→ Texto fornecido:
■ ■ ■ ■
Atualmente, esta lógica pode falhar por duas dinâmicas socioeconómicas recentes, podendo camuflar vários problemas sérios na nossa sociedade. Primeiro, o crescimento recente tem sido sectorialmente desequilibrado, favorecendo o turismo. Isto pode implicar que quem trabalha no turismo está melhor, enquanto quem não trabalha nesse setor pode estar pior. É por isso que, apesar deste crescimento surpreendente, os despedimentos coletivos atingem recordes desde os tempos da Troika.

Segundo, a outra dinâmica que está a pôr em causa a lógica do crescimento é o ritmo de imigração. Obter dados em tempo real da imigração é um desafio, porque os últimos dados oficiais rementem-nos para 2022, mas é possível contornar este problema com os dados da população ativa que o INE estima todos os meses (somando os empregados com os desempregados). Olhando para estes dados, o ritmo de crescimento da população ativa está em máximos históricos desde que há registos: de 2021 para 2023, houve um aumento de 208 mil pessoas, mais do que o aumento pós-25 de abril com os retornados e com a entrada das mulheres no mercado de trabalho (o crescimento máximo em dois anos foi de 191 mil). Só em 2023 a população ativa aumentou 124,7 mil pessoas, que se compara com o aumento de 122,5 mil de 2014 a 2019. Ou seja, a população ativa aumentou num só ano o equivalente àqueles cinco anos.
■ ■ ■ ■
→ Registos de dados:
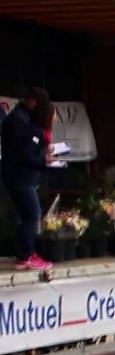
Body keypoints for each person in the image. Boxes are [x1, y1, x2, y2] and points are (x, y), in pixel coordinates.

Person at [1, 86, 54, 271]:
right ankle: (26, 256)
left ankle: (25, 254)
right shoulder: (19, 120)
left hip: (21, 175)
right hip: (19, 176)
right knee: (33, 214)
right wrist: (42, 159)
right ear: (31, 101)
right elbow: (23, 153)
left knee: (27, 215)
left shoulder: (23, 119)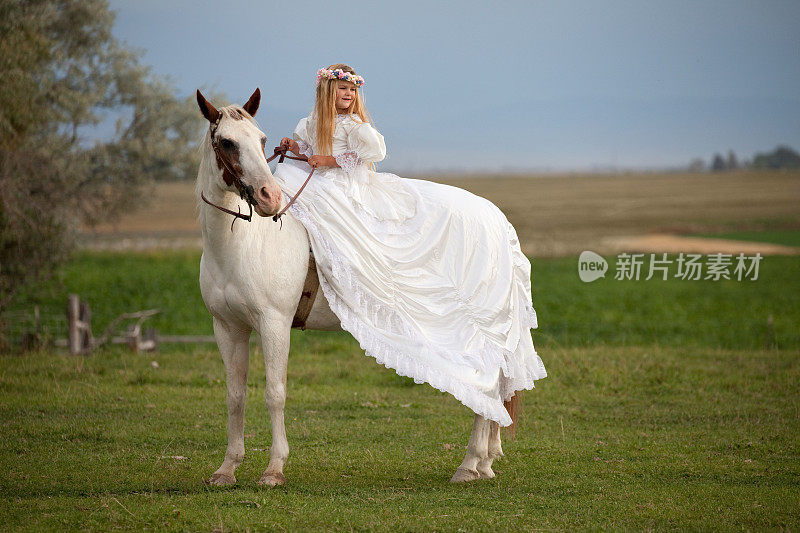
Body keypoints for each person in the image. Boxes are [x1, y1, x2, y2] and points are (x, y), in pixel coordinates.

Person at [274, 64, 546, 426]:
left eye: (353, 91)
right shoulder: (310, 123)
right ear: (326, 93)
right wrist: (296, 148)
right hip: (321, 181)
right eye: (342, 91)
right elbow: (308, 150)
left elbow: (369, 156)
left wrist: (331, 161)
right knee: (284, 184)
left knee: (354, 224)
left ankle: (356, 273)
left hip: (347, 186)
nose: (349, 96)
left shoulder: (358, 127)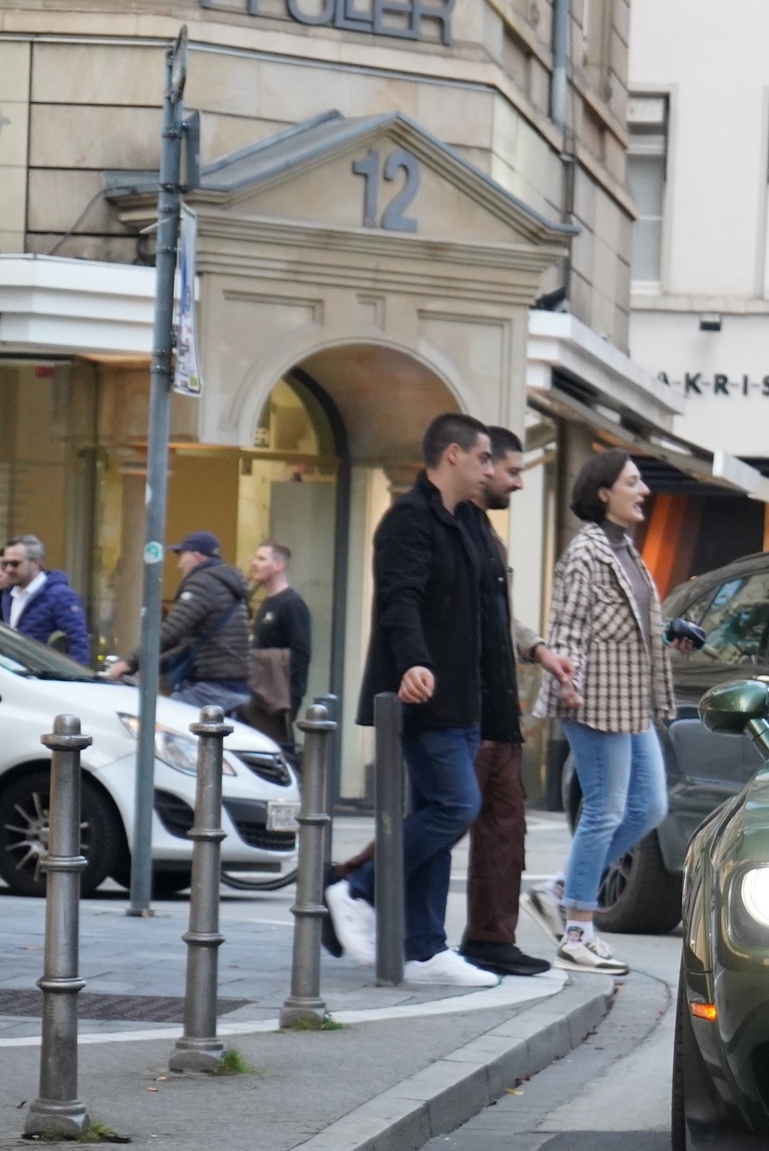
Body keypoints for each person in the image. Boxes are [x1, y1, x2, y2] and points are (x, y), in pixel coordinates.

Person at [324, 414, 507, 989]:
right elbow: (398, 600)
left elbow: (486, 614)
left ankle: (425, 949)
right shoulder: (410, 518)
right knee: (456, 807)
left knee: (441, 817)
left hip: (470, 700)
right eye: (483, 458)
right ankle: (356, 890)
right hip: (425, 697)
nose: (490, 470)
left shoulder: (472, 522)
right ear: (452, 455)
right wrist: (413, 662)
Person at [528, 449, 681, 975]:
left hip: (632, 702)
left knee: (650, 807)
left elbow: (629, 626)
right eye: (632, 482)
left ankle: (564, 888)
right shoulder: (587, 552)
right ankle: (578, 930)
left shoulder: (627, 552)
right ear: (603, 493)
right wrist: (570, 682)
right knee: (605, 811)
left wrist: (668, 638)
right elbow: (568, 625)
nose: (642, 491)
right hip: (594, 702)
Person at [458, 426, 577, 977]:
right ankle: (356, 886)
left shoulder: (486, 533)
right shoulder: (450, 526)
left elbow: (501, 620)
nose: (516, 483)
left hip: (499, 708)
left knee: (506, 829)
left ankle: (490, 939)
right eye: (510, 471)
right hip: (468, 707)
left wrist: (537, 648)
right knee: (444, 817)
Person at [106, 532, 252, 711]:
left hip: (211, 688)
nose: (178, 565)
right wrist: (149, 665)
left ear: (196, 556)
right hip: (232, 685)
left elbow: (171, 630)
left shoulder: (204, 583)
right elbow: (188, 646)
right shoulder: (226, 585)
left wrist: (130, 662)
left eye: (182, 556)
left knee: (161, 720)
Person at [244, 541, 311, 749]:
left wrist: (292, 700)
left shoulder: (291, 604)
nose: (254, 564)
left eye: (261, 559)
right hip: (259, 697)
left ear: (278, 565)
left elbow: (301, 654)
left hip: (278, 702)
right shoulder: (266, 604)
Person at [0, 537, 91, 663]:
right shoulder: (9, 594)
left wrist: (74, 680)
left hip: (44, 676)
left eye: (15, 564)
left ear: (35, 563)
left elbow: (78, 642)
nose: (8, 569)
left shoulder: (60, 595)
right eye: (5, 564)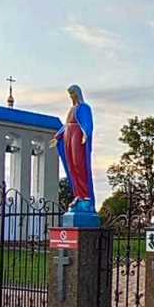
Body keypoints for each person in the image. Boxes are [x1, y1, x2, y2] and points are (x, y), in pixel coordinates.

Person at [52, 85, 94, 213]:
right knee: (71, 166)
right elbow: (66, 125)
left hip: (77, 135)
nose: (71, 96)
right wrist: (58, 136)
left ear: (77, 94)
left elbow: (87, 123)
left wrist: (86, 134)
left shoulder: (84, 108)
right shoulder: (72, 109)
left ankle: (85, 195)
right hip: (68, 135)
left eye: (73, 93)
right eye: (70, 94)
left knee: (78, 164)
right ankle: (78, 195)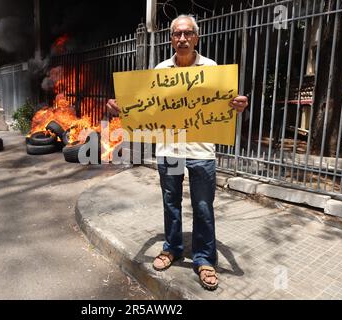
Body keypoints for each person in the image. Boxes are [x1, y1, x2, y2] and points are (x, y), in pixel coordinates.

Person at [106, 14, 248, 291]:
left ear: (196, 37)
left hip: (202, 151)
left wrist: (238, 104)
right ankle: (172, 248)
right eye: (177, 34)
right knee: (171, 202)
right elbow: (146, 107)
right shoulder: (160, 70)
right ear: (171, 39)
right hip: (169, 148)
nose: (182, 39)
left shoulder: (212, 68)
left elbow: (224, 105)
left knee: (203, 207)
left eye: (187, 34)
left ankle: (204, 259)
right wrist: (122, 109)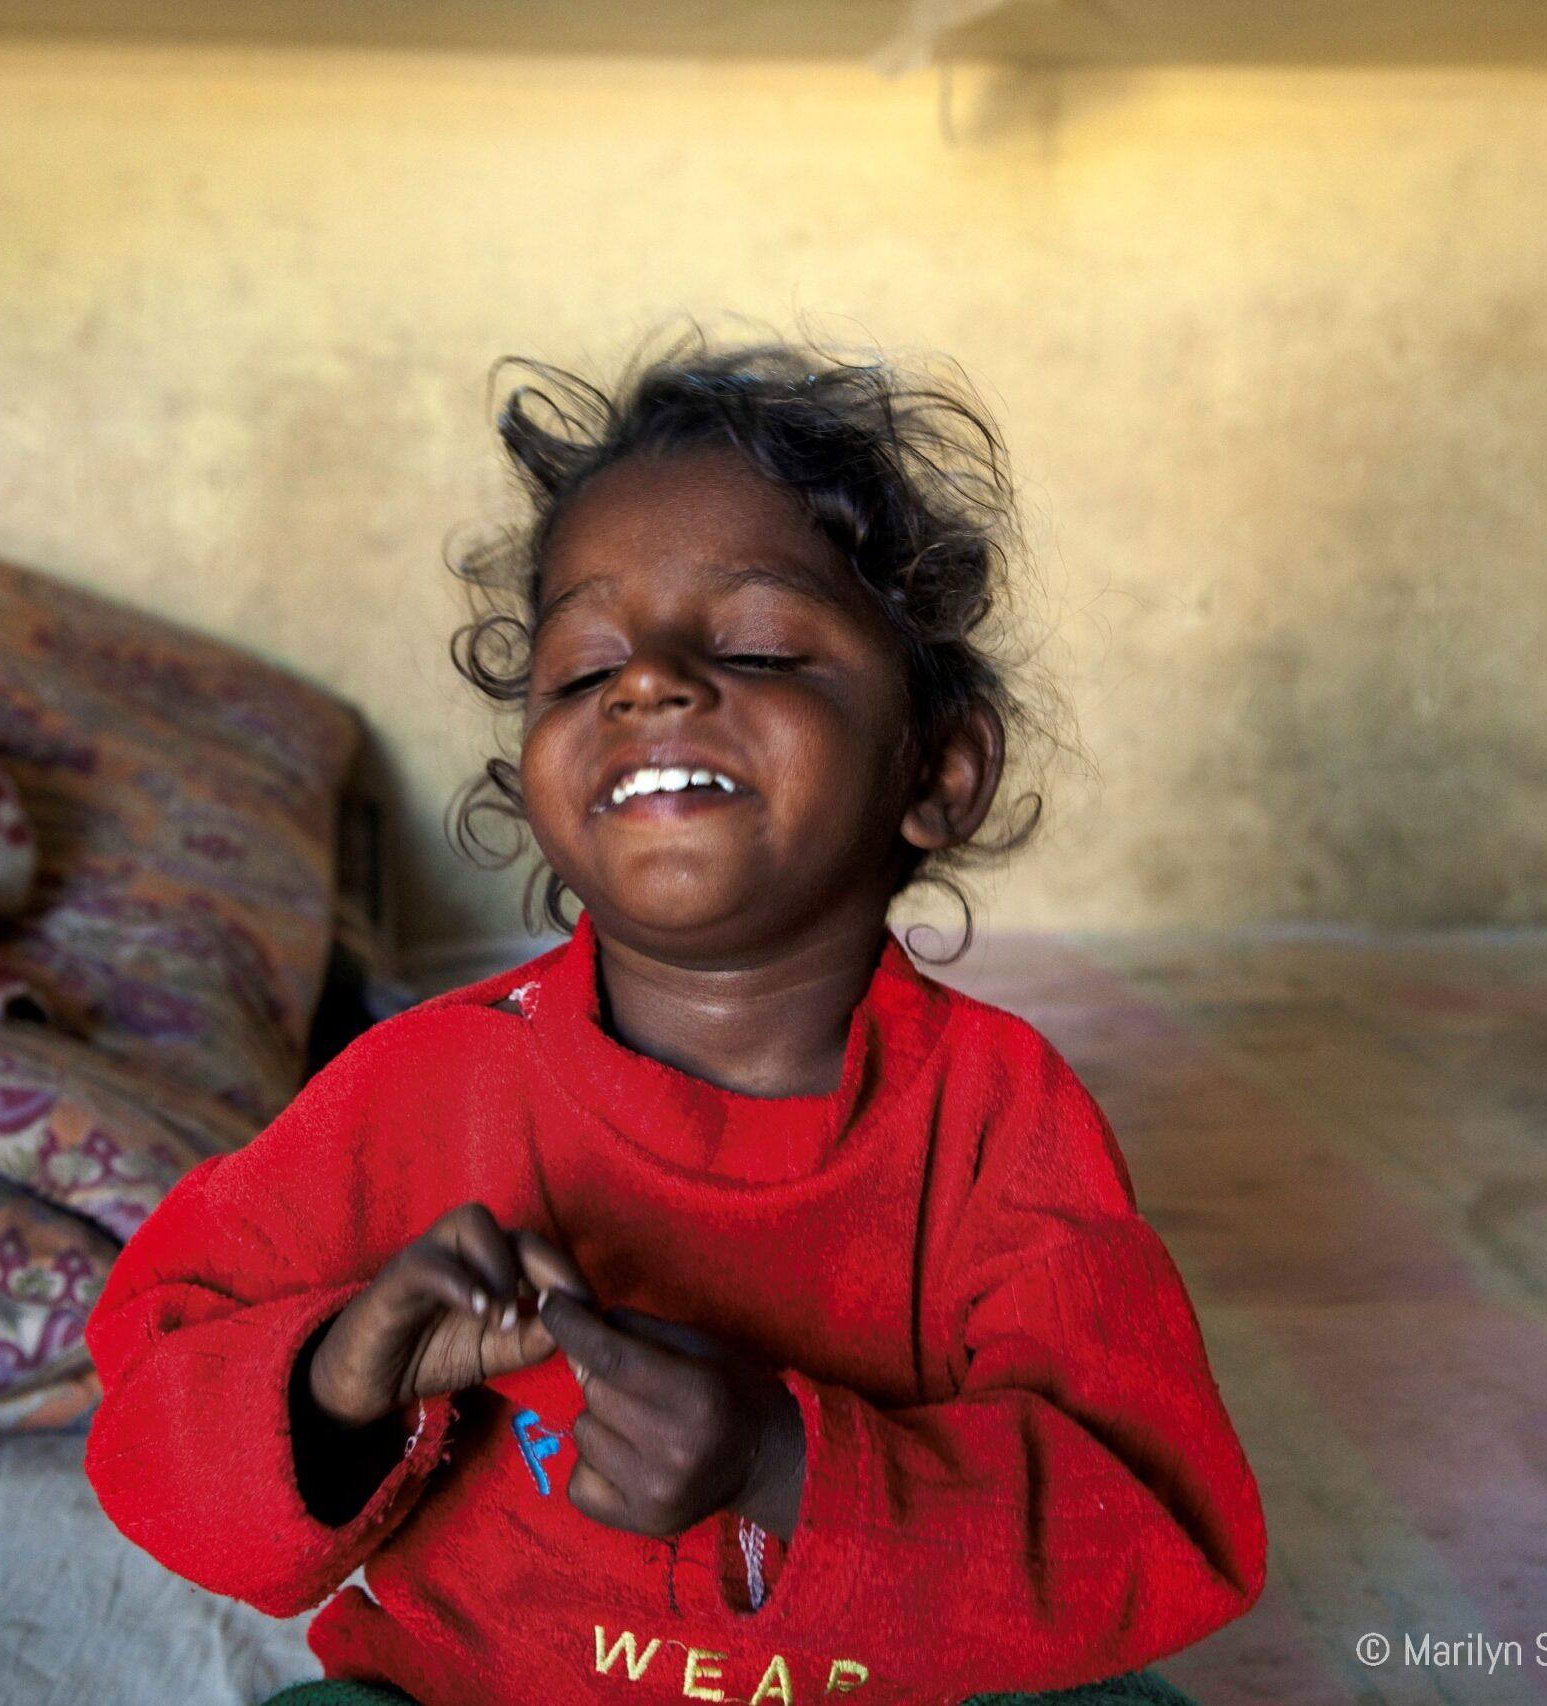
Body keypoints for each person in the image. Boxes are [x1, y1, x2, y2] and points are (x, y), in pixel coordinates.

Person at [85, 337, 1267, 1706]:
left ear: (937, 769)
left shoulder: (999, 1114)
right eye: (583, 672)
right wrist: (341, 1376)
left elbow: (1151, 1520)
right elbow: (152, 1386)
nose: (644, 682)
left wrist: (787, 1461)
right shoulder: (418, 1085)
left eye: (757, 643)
■ ■ ■ ■
→ Tarefa A:
Responda, com base no texto fornecido, às perguntas seguintes:
(i) Que setor tem sido favorecido pelo crescimento recente?
(ii) Para que ano remetem os últimos dados oficiais da imigração?
(iii) Quanto aumentou a população ativa só em 2023?
→ Tarefa B:
Transcreva do texto fornecido o trecho que começa nas palavras "Atualmente, esta lógica" e termina depois das palavras "tempos da Troika.".
→ Tarefa C:
Indique, por favor, se cada afirmação concorda com o texto fornecido, respondendo sim ou não e citando as palavras do texto que o decidem:
(i) Os despedimentos coletivos atingem recordes desde os tempos da Troika.
(ii) O INE estima a população ativa uma vez por ano.
(iii) De 2021 para 2023, a população ativa aumentou 191 mil pessoas.

→ Resposta escrita A:
(i) O turismo.
(ii) Para 2022.
(iii) 124,7 mil pessoas.

→ Resposta escrita B:
Atualmente, esta lógica pode falhar por duas dinâmicas socioeconómicas recentes, podendo camuflar vários problemas sérios na nossa sociedade. Primeiro, o crescimento recente tem sido sectorialmente desequilibrado, favorecendo o turismo. Isto pode implicar que quem trabalha no turismo está melhor, enquanto quem não trabalha nesse setor pode estar pior. É por isso que, apesar deste crescimento surpreendente, os despedimentos coletivos atingem recordes desde os tempos da Troika.

→ Resposta escrita C:
(i) Sim: "os despedimentos coletivos atingem recordes desde os tempos da Troika".
(ii) Não: "os dados da população ativa que o INE estima todos os meses".
(iii) Não: "de 2021 para 2023, houve um aumento de 208 mil pessoas".